Boza’nın içeriği sanılanın aksine sadece şeker değildir. Birçok besine göre besleyici
öğeleri çok zengindir. Boza; kalsiyum, demir, fosfor, sodyum, tiamin, niasin,
riboflavin bakımından değerlidir. Mayalı bir içecektir. Bu da içinde laktik
asit oluşmasına neden olarak, mideyi koruyucu etki yaratır, sindirimi
kolaylaştırır, gaz şikayetlerinin ortadan kalkmasını sağlar, kabızlığı azaltır,
mide yanması gibi şikayetlerin oluşmasına engel olur.
SAKLAMA KOŞULLARI
Boza, serin bir ortamda asgari 15 gün saklanabilir, tercihen (+4°C’ de)
buzdolabında saklayınız.
ÇEŞİTLERİ
Boza’nın yapıldığı tahıl türüne göre çeşitleri bulunur. Yabancı ülkelerde
yapıldığı yerin başlıca ürününe göre mısır, arpa, çavdar, yulaf, buğday,
karabuğday, Arnavut darısı, gernik gibi tahılların unu, bazen da pirinç ve
ekmek, nadir olarak da kenevir unu ve karamuk mayalandırılarak yapılır.
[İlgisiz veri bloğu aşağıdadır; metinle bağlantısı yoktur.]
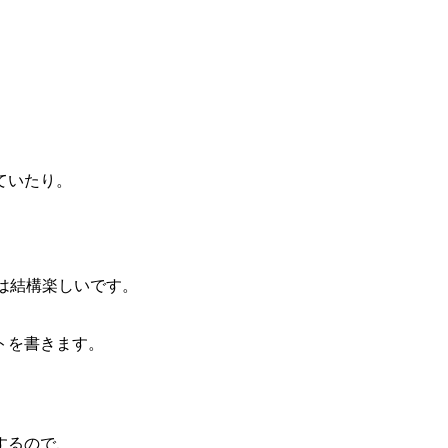
ていたり。
、
。
は結構楽しいです。
トを書きます。
するので、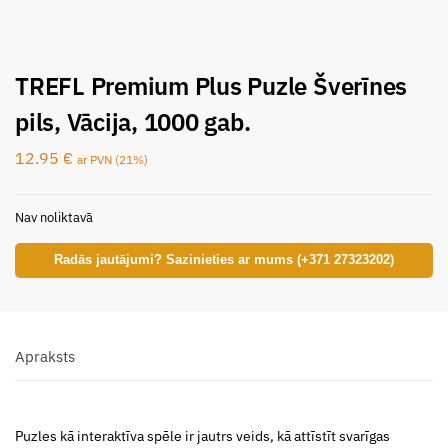
TREFL Premium Plus Puzle Šverīnes
pils, Vācija, 1000 gab.
12.95
€
ar PVN (21%)
Nav noliktavā
Radās jautājumi? Sazinieties ar mums (+371 27323202)
Apraksts
Puzles kā interaktīva spēle ir jautrs veids, kā attīstīt svarīgas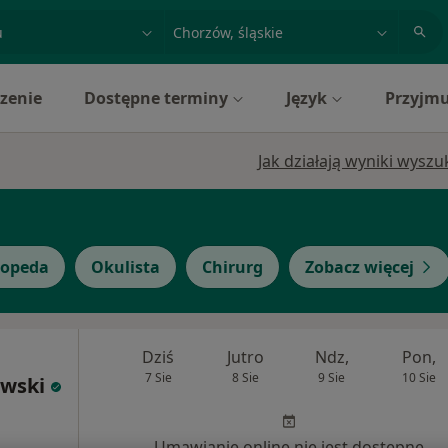
acja, badanie lub nazwisko
miasto lub dzielnica
zenie
Dostępne terminy
Język
Przyjmu
Jak działają wyniki wysz
topeda
Okulista
Chirurg
Zobacz więcej
Dziś
Jutro
Ndz,
Pon,
7 Sie
8 Sie
9 Sie
10 Sie
owski
Umawianie online nie jest dostępne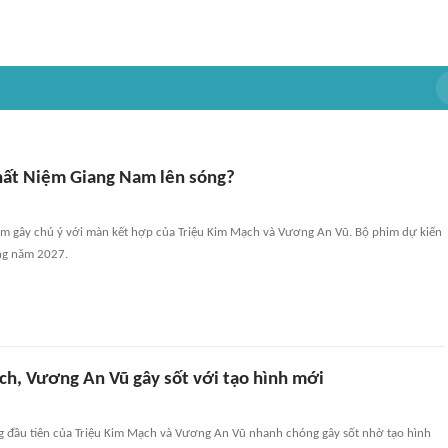
ất Niệm Giang Nam lên sóng?
m gây chú ý với màn kết hợp của Triệu Kim Mạch và Vương An Vũ. Bộ phim dự kiến
ong năm 2027.
ch, Vương An Vũ gây sốt với tạo hình mới
g đầu tiên của Triệu Kim Mạch và Vương An Vũ nhanh chóng gây sốt nhờ tạo hình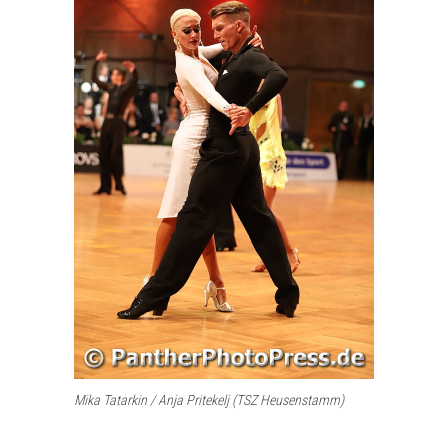
Mika Tatarkin / Anja Pritekelj (TSZ Heusenstamm)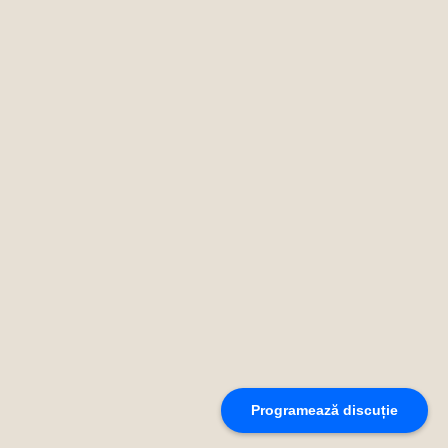
Programează discuție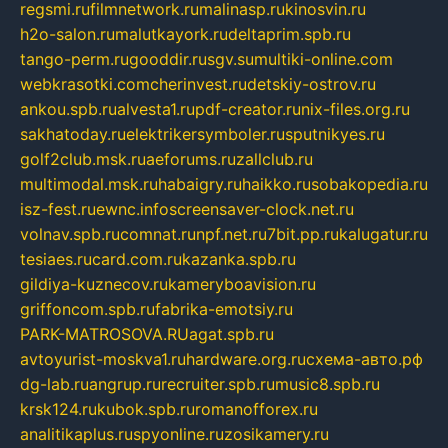
regsmi.ru
filmnetwork.ru
malinasp.ru
kinosvin.ru
h2o-salon.ru
malutkayork.ru
deltaprim.spb.ru
tango-perm.ru
gooddir.ru
sgv.su
multiki-online.com
webkrasotki.com
cherinvest.ru
detskiy-ostrov.ru
ankou.spb.ru
alvesta1.ru
pdf-creator.ru
nix-files.org.ru
sakhatoday.ru
elektrikersymboler.ru
sputnikyes.ru
golf2club.msk.ru
aeforums.ru
zallclub.ru
multimodal.msk.ru
habaigry.ru
haikko.ru
sobakopedia.ru
isz-fest.ru
ewnc.info
screensaver-clock.net.ru
volnav.spb.ru
comnat.ru
npf.net.ru
7bit.pp.ru
kalugatur.ru
tesiaes.ru
card.com.ru
kazanka.spb.ru
gildiya-kuznecov.ru
kameryboavision.ru
griffoncom.spb.ru
fabrika-emotsiy.ru
PARK-MATROSOVA.RU
agat.spb.ru
avtoyurist-moskva1.ru
hardware.org.ru
схема-авто.рф
dg-lab.ru
angrup.ru
recruiter.spb.ru
music8.spb.ru
krsk124.ru
kubok.spb.ru
romanofforex.ru
analitikaplus.ru
spyonline.ru
zosikamery.ru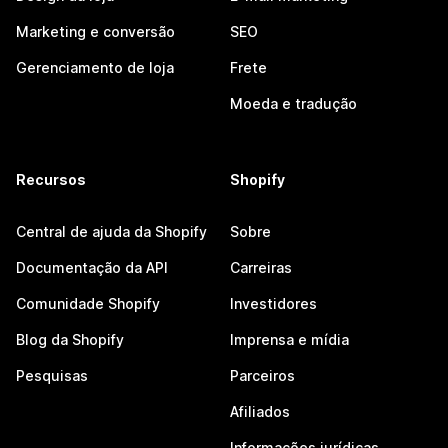
Marketing e conversão
SEO
Gerenciamento de loja
Frete
Moeda e tradução
Recursos
Shopify
Central de ajuda da Shopify
Sobre
Documentação da API
Carreiras
Comunidade Shopify
Investidores
Blog da Shopify
Imprensa e mídia
Pesquisas
Parceiros
Afiliados
Informações jurídicas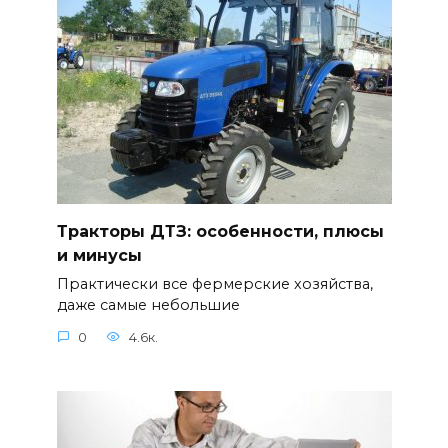
Тракторы ДТЗ: особенности, плюсы
и минусы
Практически все фермерские хозяйства,
даже самые небольшие
0
4.6к.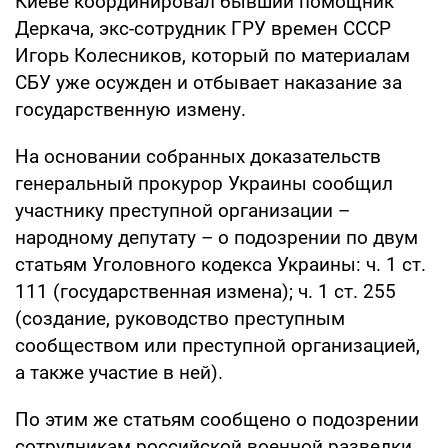
Киеве координировал бывший помощник
Деркача, экс-сотрудник ГРУ времен СССР
Игорь Колесников, который по материалам
СБУ уже осужден и отбывает наказание за
государственную измену.
На основании собранных доказательств
генеральный прокурор Украины сообщил
участнику преступной организации –
народному депутату – о подозрении по двум
статьям Уголовного кодекса Украины: ч. 1 ст.
111 (государственная измена); ч. 1 ст. 255
(создание, руководство преступным
сообществом или преступной организацией,
а также участие в ней).
По этим же статьям сообщено о подозрении
сотрудникам российской военной разведки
Türkiye’de ise Vefa Boza’sı darıdan üretilmektedir.
EVDE KOLAY BOZA YAPIMI
MALZEMELER
2 bardak bulgur ya da irmik
21 bardak su
2 çorba kaşığı un
½ bardak yoğurt
½ tatlı kaşığı kuru maya
2,5 çorba kaşığı şeker
½ çorba kaşığı vanilya
2 çorba kaşığı tarçın
HAZIRLANIŞI
Bulguru büyük bir tencereye koyun.
Üzerine 12 bardak su ekleyin ve kabı kapalı olarak oda sıcaklığında bir gece
bekletin.
Bekletilen bulguru kısık ateşte 1 saat pişirin.
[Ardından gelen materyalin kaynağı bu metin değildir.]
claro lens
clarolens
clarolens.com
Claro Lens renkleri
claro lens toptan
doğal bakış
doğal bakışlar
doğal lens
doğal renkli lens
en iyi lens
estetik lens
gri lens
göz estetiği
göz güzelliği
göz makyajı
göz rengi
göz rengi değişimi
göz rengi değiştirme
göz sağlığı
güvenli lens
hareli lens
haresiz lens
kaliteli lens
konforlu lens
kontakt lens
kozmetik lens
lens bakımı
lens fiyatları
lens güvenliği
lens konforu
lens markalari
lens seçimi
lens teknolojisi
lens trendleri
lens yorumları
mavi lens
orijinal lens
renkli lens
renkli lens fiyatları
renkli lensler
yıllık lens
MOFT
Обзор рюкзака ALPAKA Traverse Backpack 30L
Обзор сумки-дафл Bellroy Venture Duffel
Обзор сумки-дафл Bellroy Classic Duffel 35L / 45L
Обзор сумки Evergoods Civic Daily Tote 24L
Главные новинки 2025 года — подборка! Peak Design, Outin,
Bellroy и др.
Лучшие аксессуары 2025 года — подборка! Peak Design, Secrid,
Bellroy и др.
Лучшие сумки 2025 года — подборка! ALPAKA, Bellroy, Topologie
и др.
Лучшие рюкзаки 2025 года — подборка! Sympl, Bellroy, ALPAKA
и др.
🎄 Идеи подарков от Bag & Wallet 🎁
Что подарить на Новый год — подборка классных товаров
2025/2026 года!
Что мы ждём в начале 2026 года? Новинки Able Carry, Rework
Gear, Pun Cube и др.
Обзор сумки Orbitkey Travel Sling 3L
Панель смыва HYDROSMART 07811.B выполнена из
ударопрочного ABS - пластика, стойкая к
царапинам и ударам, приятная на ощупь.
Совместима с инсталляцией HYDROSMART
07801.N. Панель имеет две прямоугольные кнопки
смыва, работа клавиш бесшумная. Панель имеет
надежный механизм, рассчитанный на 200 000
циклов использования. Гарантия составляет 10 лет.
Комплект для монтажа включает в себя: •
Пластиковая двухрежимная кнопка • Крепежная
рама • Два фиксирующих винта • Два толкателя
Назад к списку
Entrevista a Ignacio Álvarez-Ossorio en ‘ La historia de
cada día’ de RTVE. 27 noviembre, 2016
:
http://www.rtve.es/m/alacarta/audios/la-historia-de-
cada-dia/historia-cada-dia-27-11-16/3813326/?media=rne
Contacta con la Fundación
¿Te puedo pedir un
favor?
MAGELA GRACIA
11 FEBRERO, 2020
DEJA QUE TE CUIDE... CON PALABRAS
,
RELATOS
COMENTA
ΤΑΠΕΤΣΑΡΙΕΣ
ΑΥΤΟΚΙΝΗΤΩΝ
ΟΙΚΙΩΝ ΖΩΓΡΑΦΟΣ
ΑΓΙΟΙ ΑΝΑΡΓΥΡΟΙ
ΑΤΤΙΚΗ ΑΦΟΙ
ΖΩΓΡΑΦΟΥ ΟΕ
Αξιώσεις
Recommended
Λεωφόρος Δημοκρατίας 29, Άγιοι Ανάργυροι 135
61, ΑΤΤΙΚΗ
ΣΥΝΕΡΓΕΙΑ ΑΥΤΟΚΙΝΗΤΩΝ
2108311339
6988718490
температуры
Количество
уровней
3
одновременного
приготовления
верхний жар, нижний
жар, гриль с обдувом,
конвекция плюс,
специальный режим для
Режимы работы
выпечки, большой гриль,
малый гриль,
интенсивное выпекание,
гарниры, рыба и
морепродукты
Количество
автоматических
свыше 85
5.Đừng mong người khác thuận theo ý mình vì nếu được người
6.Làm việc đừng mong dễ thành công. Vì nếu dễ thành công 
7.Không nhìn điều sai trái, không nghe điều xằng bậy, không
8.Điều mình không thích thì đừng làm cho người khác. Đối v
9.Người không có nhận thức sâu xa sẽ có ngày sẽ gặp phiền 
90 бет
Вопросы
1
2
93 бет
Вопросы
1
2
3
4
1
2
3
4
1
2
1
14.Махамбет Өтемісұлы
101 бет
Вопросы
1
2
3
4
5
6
Mutfak robotundan geçirdikten sonra ardından da süzgeçten geçirin.
Buzdolabına koyun.
Süzgecin üzerinde kalan bulguru yeniden tencereye koyun ve 8 bardak su ilave
edin.
Kısık ateşte bir saat kadar daha pişirin.
Süzgeçten geçirip buzdolabına koyun.
Diğer bir yanda unu küçük bir tencereye koyup üzerine 2-3 bardak su koyun ve
kısık ateşte sürekli karıştırarak koyulaşıncaya dek pişirin.
Ateşten alıp içine 2 çorba kaşığı şeker koyup eriyinceye dek karıştırın.
Ilıyınca içine yoğurt katın.
Mayayı ¼ bardak ılık suda ezip 5 dakika bekletin ve yoğurt karışımına katın.
Ilık ortamda 30 dakika bekletin.
Mayalı karışımı ezilmiş bulgura ekleyip oda sıcaklığında yaklaşık 1-2 gün
bekletin ve ara sıra karıştırın.
Vanilya ve kalan şekeri ekleyip şeker iyice eriyinceye dek karıştırın.
Üzerine koyduğunuz tarçın ve birkaç leblebiyle servis edebilirsiniz.